Retype, word for word, every line of the records below starting at the one that contains "166 15 83.06" and ending at the one that contains "143 190 0.93"; include both of those lines and nothing more.

** Opening ENTRIES SUPPLIED block **

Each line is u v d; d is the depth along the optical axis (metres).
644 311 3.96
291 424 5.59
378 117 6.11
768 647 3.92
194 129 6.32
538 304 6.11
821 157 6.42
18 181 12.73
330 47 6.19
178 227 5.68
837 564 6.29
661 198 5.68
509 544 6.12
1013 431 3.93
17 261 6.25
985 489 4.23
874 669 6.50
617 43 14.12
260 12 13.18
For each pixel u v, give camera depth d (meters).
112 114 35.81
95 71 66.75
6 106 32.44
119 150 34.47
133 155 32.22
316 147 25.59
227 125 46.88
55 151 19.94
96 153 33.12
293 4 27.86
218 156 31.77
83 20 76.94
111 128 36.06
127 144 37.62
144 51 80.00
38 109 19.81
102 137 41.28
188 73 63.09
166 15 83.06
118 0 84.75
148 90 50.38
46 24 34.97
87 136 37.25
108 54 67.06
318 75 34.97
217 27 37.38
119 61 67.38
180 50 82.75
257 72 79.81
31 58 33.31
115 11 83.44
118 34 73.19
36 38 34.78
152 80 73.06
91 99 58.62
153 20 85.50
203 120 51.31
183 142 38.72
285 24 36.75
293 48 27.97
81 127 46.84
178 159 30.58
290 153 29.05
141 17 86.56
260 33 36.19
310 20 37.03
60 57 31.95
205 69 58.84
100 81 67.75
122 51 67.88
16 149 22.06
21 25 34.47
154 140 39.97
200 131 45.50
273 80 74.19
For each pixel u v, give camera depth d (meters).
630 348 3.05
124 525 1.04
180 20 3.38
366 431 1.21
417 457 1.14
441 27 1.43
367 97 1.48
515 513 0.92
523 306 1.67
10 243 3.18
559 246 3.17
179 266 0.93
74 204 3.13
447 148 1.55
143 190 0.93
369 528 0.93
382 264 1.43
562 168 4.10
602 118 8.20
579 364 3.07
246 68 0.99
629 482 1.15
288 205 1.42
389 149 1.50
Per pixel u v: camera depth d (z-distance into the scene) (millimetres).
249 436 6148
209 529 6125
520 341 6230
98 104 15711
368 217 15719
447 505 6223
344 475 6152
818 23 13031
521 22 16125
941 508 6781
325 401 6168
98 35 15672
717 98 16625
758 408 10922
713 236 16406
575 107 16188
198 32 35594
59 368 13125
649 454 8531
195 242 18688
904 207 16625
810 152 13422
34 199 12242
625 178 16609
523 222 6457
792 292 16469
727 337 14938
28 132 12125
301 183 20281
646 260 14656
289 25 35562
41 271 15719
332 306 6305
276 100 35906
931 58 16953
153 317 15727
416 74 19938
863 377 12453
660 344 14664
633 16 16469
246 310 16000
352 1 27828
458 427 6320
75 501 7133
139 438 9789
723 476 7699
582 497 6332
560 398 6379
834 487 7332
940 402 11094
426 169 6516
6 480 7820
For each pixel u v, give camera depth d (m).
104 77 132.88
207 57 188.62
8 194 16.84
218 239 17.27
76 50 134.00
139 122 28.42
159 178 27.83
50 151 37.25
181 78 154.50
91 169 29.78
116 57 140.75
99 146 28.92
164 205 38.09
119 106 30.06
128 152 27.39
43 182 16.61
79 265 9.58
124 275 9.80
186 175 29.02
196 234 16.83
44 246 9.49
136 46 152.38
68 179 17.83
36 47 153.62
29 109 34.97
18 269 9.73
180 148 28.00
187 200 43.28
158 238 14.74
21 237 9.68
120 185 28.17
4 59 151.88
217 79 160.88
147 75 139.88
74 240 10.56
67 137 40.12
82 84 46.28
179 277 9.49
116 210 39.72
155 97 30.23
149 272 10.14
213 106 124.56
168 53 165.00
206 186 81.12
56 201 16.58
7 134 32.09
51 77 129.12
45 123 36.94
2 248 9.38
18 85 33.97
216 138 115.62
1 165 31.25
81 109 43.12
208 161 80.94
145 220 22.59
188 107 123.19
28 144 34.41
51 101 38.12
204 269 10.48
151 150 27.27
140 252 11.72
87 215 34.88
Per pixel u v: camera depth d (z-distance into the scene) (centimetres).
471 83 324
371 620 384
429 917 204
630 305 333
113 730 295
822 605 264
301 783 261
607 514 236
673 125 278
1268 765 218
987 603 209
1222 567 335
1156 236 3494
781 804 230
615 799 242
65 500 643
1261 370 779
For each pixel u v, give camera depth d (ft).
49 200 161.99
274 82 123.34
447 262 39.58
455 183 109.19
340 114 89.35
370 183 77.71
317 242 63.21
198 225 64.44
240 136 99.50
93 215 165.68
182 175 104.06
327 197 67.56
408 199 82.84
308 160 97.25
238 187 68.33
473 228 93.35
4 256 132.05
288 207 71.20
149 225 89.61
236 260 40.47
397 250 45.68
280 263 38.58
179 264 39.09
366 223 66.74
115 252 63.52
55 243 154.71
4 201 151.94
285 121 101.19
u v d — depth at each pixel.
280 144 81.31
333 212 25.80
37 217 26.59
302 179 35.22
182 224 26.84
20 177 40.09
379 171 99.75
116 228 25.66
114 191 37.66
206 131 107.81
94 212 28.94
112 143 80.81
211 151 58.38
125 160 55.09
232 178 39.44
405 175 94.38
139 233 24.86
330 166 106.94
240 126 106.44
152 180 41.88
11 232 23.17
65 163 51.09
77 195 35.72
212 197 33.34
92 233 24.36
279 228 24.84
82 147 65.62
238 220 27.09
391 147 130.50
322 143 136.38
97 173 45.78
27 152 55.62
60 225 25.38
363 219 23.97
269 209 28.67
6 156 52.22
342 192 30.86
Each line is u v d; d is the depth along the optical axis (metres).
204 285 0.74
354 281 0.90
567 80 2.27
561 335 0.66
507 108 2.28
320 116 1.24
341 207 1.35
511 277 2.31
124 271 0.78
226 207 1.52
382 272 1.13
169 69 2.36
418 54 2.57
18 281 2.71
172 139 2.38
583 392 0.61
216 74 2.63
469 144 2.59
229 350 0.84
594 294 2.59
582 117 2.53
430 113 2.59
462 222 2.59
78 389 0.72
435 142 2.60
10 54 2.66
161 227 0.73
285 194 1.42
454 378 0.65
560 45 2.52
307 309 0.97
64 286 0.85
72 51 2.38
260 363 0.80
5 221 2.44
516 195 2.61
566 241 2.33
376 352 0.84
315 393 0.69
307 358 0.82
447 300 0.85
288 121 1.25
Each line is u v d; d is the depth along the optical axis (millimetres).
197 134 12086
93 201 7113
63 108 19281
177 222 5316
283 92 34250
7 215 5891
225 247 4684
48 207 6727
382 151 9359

** Closing ENTRIES SUPPLIED block **

§ **TASK RESULT**:
166 15 83.06
118 0 84.75
148 90 50.38
46 24 34.97
87 136 37.25
108 54 67.06
318 75 34.97
217 27 37.38
119 61 67.38
180 50 82.75
257 72 79.81
31 58 33.31
115 11 83.44
118 34 73.19
36 38 34.78
152 80 73.06
91 99 58.62
153 20 85.50
203 120 51.31
183 142 38.72
285 24 36.75
293 48 27.97
81 127 46.84
178 159 30.58
290 153 29.05
141 17 86.56
260 33 36.19
310 20 37.03
60 57 31.95
205 69 58.84
100 81 67.75
122 51 67.88
16 149 22.06
21 25 34.47
154 140 39.97
200 131 45.50
273 80 74.19
For each pixel u v, give camera depth d (meters).
630 348 3.05
124 525 1.04
180 20 3.38
366 431 1.21
417 457 1.14
441 27 1.43
367 97 1.48
515 513 0.92
523 306 1.67
10 243 3.18
559 246 3.17
179 266 0.93
74 204 3.13
447 148 1.55
143 190 0.93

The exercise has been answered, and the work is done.